◆ **Task instructions**:
Find the lines of data that contain the string "template", then list them.

Collected data:
----------------

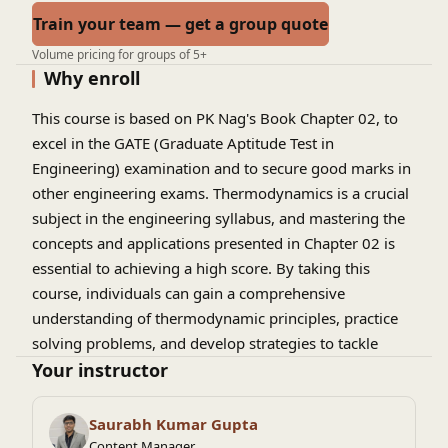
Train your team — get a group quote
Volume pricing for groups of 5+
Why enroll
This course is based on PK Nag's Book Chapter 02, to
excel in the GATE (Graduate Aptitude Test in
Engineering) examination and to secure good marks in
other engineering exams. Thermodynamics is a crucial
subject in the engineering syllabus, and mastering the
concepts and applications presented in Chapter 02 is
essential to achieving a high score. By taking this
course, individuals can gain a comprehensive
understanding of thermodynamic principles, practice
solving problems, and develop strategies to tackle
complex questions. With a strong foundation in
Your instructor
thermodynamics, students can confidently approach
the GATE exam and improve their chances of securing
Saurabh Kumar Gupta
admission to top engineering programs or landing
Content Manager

----------------

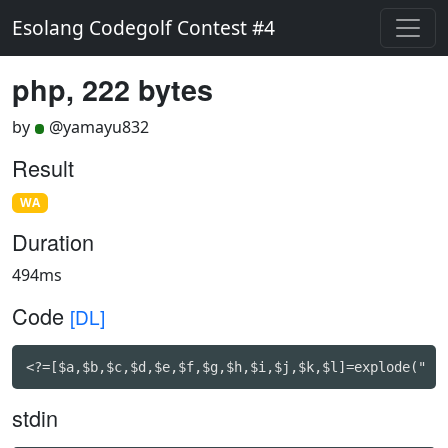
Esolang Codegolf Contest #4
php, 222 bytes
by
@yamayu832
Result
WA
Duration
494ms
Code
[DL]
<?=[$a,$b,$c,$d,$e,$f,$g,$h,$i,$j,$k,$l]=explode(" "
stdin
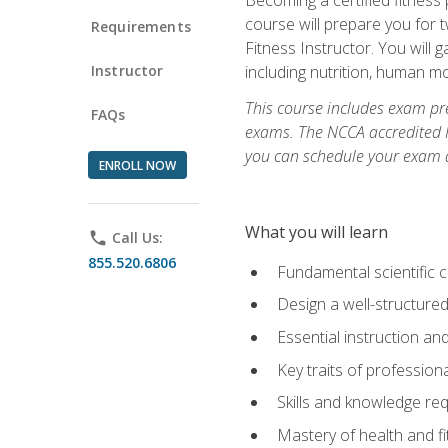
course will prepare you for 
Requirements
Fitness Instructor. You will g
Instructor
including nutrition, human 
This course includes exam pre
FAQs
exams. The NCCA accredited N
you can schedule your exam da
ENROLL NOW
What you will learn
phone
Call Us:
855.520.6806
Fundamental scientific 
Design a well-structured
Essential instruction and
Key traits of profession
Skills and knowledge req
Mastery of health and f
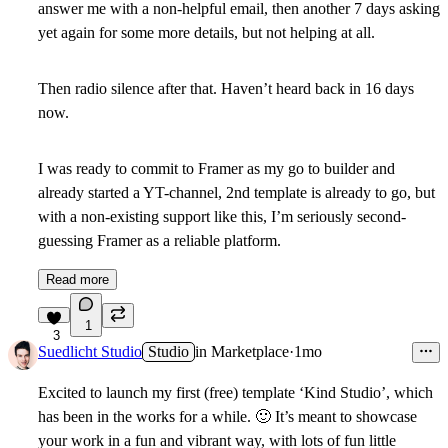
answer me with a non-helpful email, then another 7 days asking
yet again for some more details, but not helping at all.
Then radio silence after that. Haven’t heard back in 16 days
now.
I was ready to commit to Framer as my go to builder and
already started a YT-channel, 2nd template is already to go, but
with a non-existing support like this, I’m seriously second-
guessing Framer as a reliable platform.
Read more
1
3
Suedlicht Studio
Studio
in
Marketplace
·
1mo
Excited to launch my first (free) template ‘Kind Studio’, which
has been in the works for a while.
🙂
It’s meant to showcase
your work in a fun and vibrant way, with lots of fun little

----------------

◆ **Solved problem**:
already started a YT-channel, 2nd template is already to go, but
Excited to launch my first (free) template ‘Kind Studio’, which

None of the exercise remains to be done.